### Exercise objective
Copy the lines exactly. Begin at the first line of the data and stop after the line with "ть 24 стр. формата".

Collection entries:
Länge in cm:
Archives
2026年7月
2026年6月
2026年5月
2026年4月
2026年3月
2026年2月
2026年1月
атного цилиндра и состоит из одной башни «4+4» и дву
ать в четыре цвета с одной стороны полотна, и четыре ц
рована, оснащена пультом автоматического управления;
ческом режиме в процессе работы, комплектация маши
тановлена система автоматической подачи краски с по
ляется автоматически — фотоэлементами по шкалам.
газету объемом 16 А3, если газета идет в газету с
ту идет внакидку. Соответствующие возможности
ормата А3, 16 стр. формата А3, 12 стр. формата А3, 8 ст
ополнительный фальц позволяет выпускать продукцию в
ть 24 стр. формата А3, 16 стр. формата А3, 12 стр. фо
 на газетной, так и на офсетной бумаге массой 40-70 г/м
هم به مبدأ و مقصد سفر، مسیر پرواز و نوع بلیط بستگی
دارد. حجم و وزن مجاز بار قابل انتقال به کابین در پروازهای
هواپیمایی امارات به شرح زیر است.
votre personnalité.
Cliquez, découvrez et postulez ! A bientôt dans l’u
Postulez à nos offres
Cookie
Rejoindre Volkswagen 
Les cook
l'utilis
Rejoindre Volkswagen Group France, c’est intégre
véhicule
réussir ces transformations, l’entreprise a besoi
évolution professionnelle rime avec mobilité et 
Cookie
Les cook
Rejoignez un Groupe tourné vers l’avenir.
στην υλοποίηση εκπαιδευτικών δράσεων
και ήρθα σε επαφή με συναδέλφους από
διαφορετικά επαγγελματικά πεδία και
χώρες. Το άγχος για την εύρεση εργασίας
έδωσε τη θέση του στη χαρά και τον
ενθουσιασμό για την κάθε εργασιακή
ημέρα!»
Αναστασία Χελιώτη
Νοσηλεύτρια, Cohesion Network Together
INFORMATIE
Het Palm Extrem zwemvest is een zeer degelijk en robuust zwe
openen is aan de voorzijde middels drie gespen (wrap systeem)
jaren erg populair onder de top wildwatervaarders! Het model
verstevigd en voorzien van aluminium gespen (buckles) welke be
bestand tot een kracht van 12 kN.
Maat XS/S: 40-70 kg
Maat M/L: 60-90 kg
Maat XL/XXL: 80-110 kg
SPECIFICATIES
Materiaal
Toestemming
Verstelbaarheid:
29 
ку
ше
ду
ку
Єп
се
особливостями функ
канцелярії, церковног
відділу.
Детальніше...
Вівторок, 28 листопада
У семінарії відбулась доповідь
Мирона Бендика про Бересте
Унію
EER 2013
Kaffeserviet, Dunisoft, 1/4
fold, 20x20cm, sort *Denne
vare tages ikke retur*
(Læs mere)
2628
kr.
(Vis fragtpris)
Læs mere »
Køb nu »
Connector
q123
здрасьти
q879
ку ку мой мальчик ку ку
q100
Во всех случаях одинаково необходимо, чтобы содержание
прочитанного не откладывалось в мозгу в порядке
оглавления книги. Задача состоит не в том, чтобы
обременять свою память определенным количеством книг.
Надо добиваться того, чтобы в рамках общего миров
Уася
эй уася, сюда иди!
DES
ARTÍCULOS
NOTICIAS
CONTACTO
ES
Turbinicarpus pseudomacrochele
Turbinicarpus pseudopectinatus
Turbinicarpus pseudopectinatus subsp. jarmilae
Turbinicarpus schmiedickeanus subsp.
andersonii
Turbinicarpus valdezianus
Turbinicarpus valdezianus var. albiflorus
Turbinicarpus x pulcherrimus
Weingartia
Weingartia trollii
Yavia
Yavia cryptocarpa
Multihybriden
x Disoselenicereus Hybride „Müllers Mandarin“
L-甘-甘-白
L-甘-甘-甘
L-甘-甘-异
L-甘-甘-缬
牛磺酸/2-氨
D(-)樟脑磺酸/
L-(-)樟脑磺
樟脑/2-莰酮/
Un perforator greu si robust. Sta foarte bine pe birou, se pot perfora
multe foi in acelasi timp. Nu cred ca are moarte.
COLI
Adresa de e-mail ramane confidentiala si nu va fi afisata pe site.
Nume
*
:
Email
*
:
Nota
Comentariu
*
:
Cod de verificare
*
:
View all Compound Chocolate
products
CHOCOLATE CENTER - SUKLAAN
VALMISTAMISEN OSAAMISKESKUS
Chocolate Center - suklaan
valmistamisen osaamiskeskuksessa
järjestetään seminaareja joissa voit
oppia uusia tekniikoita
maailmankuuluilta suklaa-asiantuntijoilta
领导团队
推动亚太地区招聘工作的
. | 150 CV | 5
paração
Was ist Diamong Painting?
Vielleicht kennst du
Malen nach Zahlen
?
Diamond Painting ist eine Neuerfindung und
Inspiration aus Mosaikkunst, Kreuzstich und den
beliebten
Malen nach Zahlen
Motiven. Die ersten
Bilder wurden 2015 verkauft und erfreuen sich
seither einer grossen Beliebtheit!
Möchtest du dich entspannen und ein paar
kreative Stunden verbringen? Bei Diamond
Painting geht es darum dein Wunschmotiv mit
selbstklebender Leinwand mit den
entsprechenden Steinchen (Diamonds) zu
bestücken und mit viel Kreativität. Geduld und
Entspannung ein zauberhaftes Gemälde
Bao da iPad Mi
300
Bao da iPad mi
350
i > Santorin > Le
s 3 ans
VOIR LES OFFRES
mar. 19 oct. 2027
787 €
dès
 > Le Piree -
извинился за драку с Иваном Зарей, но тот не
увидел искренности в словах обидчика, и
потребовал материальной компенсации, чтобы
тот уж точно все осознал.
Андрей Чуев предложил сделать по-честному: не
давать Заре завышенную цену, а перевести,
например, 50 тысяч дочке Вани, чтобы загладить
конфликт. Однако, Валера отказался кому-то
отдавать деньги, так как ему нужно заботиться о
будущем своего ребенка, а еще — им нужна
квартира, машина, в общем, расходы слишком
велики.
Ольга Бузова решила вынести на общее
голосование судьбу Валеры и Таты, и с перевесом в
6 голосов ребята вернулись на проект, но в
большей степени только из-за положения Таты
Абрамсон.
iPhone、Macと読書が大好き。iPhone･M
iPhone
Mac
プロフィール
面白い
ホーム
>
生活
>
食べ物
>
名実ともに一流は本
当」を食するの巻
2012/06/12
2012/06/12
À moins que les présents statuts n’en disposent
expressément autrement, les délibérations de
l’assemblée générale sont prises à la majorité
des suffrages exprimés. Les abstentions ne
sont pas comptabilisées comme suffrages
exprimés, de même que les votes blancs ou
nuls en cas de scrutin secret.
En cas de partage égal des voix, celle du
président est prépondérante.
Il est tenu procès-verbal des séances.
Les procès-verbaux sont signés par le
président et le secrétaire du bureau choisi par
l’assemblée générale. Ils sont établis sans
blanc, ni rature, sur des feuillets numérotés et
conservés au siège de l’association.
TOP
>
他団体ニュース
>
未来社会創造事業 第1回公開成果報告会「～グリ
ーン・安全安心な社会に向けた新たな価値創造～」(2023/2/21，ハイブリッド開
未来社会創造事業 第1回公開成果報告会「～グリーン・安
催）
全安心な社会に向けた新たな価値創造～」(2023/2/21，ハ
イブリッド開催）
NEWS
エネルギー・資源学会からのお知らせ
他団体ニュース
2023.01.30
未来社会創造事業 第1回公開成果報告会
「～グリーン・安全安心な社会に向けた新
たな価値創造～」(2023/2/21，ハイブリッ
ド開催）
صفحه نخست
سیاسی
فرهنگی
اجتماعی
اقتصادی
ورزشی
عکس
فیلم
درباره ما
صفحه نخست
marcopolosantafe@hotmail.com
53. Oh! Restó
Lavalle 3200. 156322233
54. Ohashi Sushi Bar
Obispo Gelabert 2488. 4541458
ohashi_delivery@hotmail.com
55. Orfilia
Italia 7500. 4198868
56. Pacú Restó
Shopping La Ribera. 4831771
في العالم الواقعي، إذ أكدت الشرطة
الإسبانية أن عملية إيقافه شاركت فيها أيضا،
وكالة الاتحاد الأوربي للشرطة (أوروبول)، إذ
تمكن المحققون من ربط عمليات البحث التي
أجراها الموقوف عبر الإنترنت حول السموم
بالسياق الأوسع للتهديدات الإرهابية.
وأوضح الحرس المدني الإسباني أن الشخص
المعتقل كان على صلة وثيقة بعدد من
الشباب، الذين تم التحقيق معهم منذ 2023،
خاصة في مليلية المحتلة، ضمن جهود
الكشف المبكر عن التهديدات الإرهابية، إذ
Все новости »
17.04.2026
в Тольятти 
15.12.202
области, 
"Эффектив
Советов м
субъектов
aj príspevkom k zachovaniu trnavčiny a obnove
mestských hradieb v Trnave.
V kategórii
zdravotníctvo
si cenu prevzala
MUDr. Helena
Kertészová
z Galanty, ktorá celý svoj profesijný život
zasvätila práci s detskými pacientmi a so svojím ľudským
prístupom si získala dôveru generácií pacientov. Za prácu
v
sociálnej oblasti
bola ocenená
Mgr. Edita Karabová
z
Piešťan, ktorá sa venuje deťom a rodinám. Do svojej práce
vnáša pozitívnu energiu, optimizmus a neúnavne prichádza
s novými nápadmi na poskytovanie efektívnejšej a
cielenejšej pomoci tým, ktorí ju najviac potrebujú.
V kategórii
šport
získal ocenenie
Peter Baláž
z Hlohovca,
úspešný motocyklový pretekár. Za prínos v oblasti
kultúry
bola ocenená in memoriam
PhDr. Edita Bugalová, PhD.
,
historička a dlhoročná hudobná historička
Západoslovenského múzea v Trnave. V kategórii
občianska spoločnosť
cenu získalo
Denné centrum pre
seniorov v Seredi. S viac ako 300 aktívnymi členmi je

### Your solution
Länge in cm:
Archives
2026年7月
2026年6月
2026年5月
2026年4月
2026年3月
2026年2月
2026年1月
атного цилиндра и состоит из одной башни «4+4» и дву
ать в четыре цвета с одной стороны полотна, и четыре ц
рована, оснащена пультом автоматического управления;
ческом режиме в процессе работы, комплектация маши
тановлена система автоматической подачи краски с по
ляется автоматически — фотоэлементами по шкалам.
газету объемом 16 А3, если газета идет в газету с
ту идет внакидку. Соответствующие возможности
ормата А3, 16 стр. формата А3, 12 стр. формата А3, 8 ст
ополнительный фальц позволяет выпускать продукцию в
ть 24 стр. формата А3, 16 стр. формата А3, 12 стр. фо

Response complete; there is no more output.